Aim: Extract every line of the data below word for word, without any pictures.

Available records:
-- Begin --

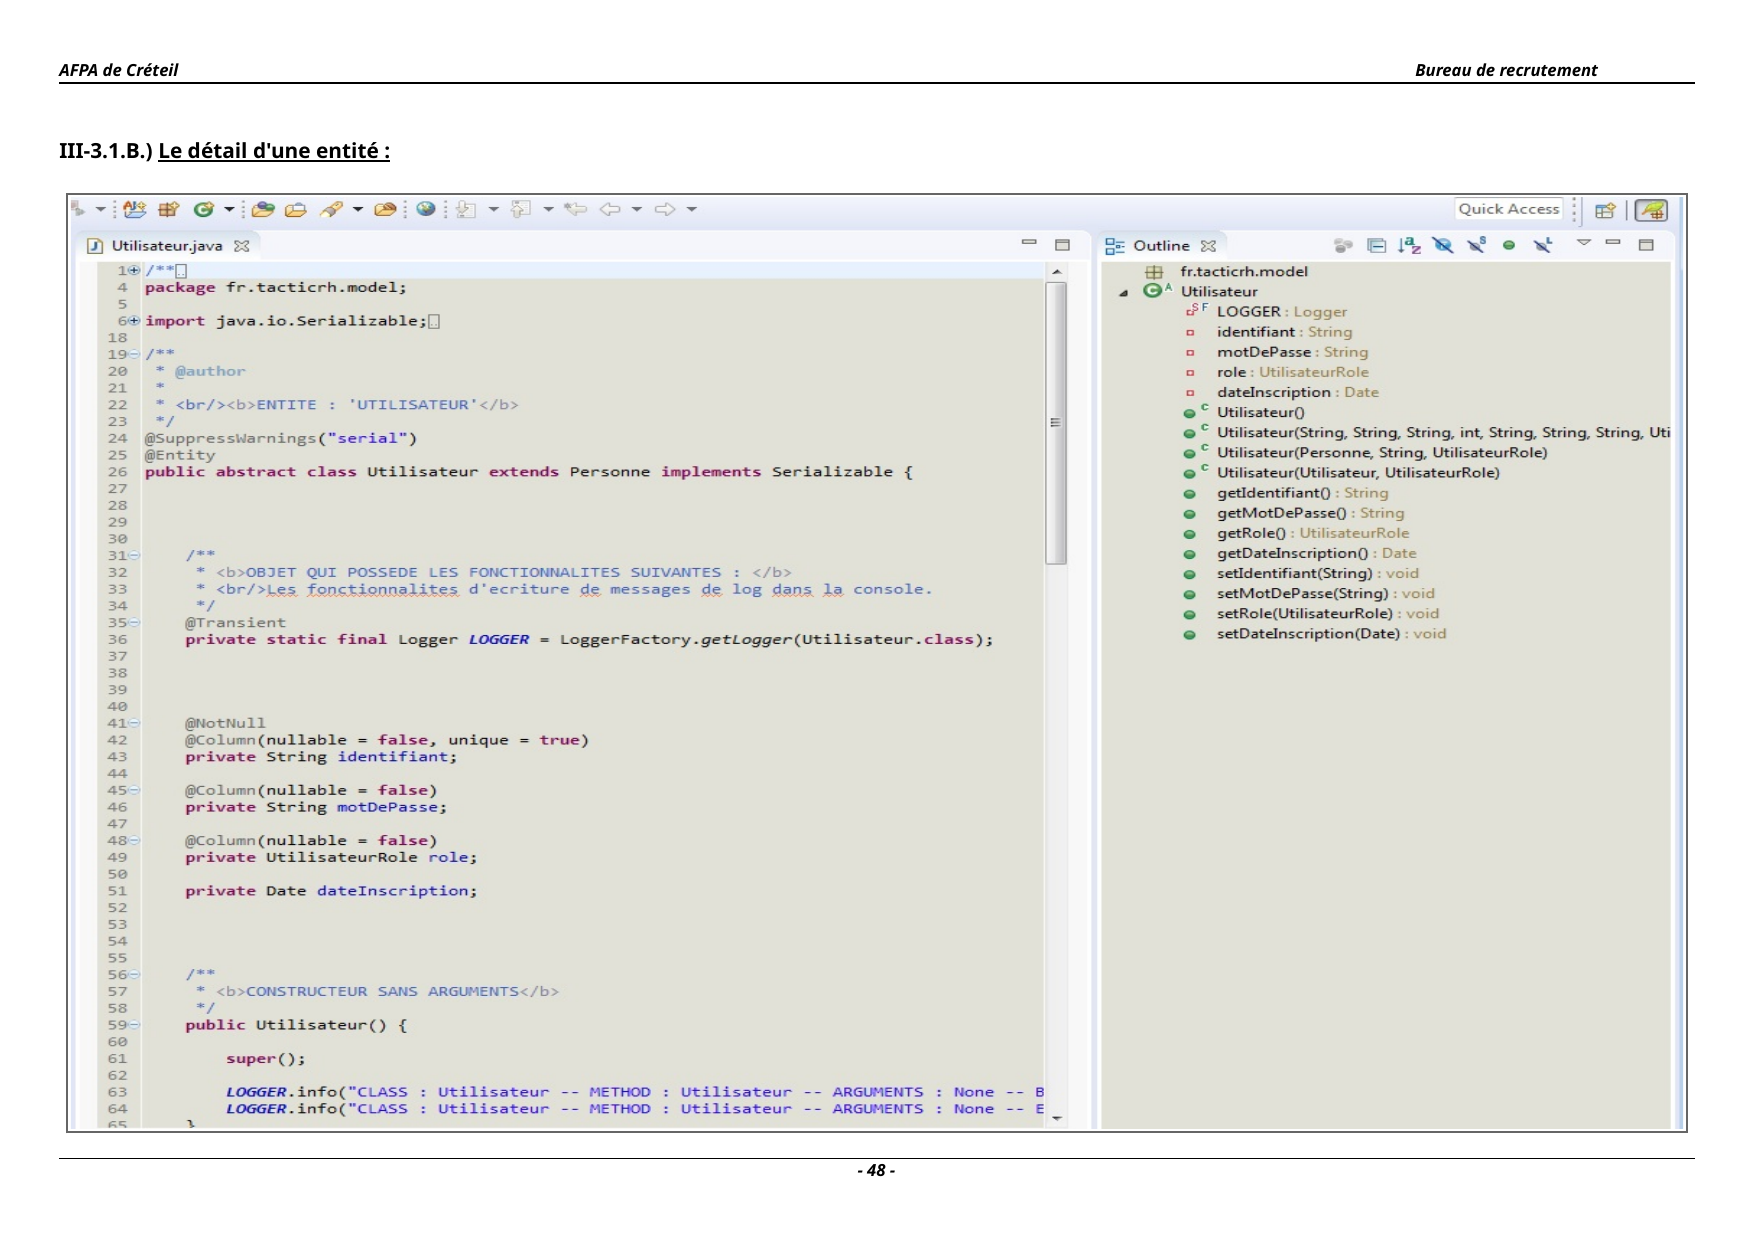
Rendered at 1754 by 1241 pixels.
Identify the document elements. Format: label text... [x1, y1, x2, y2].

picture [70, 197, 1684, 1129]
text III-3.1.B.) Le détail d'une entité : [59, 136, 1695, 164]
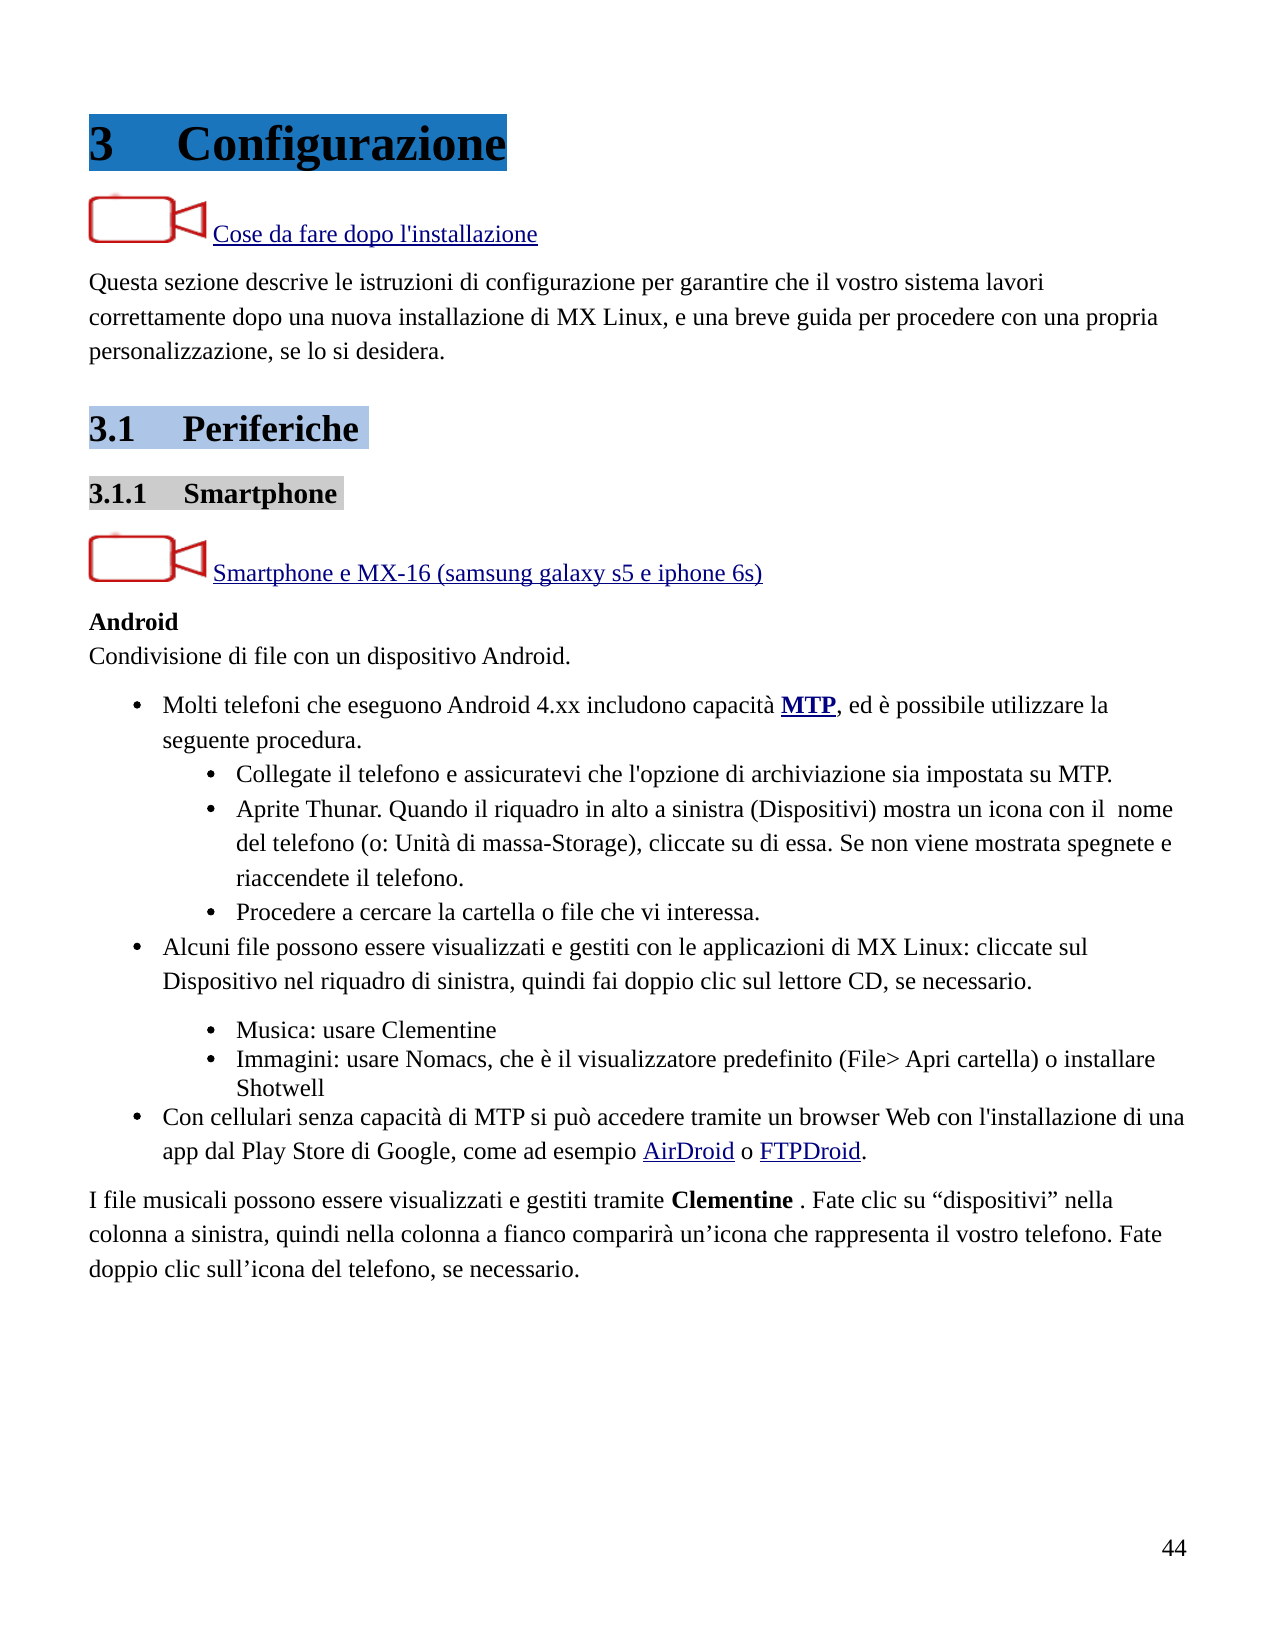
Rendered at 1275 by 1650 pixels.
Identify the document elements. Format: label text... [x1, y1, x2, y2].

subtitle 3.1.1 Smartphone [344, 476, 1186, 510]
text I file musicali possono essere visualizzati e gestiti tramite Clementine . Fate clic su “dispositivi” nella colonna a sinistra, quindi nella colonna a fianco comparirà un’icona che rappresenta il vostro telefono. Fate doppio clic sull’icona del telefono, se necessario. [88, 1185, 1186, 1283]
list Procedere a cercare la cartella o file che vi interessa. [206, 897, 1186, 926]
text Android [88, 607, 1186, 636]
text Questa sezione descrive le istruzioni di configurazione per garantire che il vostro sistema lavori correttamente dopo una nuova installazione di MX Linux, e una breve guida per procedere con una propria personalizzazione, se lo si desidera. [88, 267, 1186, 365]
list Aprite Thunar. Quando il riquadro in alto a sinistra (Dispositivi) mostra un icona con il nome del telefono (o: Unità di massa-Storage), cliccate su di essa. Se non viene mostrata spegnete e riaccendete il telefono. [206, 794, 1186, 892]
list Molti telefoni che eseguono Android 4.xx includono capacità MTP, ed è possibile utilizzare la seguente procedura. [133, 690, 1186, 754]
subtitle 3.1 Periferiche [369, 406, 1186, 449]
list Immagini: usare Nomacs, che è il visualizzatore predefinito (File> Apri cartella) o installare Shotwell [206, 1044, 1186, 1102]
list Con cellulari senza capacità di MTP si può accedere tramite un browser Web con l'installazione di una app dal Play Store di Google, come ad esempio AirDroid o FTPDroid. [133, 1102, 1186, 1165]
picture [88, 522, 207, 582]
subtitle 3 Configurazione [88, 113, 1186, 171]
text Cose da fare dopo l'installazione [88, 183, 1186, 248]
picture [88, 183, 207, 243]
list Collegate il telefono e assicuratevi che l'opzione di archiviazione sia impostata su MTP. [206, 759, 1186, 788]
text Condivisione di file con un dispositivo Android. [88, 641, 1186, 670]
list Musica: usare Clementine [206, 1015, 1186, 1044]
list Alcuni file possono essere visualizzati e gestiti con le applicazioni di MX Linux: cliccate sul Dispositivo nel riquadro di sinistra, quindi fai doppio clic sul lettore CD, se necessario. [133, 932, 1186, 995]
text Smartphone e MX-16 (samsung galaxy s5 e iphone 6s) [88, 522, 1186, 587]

-- End --

Problem solution:
Rendered at 1754 by 1241 pixels.
Identify the document elements. Format: label text... [x1, y1, x2, y2].

picture [70, 197, 1684, 1129]
text III-3.1.B.) Le détail d'une entité : [59, 136, 1695, 164]
Rendered at 1275 by 1650 pixels.
Identify the document elements. Format: label text... [x1, y1, x2, y2].

subtitle 3.1.1 Smartphone [344, 476, 1186, 510]
text I file musicali possono essere visualizzati e gestiti tramite Clementine . Fate clic su “dispositivi” nella colonna a sinistra, quindi nella colonna a fianco comparirà un’icona che rappresenta il vostro telefono. Fate doppio clic sull’icona del telefono, se necessario. [88, 1185, 1186, 1283]
list Procedere a cercare la cartella o file che vi interessa. [206, 897, 1186, 926]
text Android [88, 607, 1186, 636]
text Questa sezione descrive le istruzioni di configurazione per garantire che il vostro sistema lavori correttamente dopo una nuova installazione di MX Linux, e una breve guida per procedere con una propria personalizzazione, se lo si desidera. [88, 267, 1186, 365]
list Aprite Thunar. Quando il riquadro in alto a sinistra (Dispositivi) mostra un icona con il nome del telefono (o: Unità di massa-Storage), cliccate su di essa. Se non viene mostrata spegnete e riaccendete il telefono. [206, 794, 1186, 892]
list Molti telefoni che eseguono Android 4.xx includono capacità MTP, ed è possibile utilizzare la seguente procedura. [133, 690, 1186, 754]
subtitle 3.1 Periferiche [369, 406, 1186, 449]
list Immagini: usare Nomacs, che è il visualizzatore predefinito (File> Apri cartella) o installare Shotwell [206, 1044, 1186, 1102]
list Con cellulari senza capacità di MTP si può accedere tramite un browser Web con l'installazione di una app dal Play Store di Google, come ad esempio AirDroid o FTPDroid. [133, 1102, 1186, 1165]
picture [88, 522, 207, 582]
subtitle 3 Configurazione [88, 113, 1186, 171]
text Cose da fare dopo l'installazione [88, 183, 1186, 248]
picture [88, 183, 207, 243]
list Collegate il telefono e assicuratevi che l'opzione di archiviazione sia impostata su MTP. [206, 759, 1186, 788]
text Condivisione di file con un dispositivo Android. [88, 641, 1186, 670]
list Musica: usare Clementine [206, 1015, 1186, 1044]
list Alcuni file possono essere visualizzati e gestiti con le applicazioni di MX Linux: cliccate sul Dispositivo nel riquadro di sinistra, quindi fai doppio clic sul lettore CD, se necessario. [133, 932, 1186, 995]
text Smartphone e MX-16 (samsung galaxy s5 e iphone 6s) [88, 522, 1186, 587]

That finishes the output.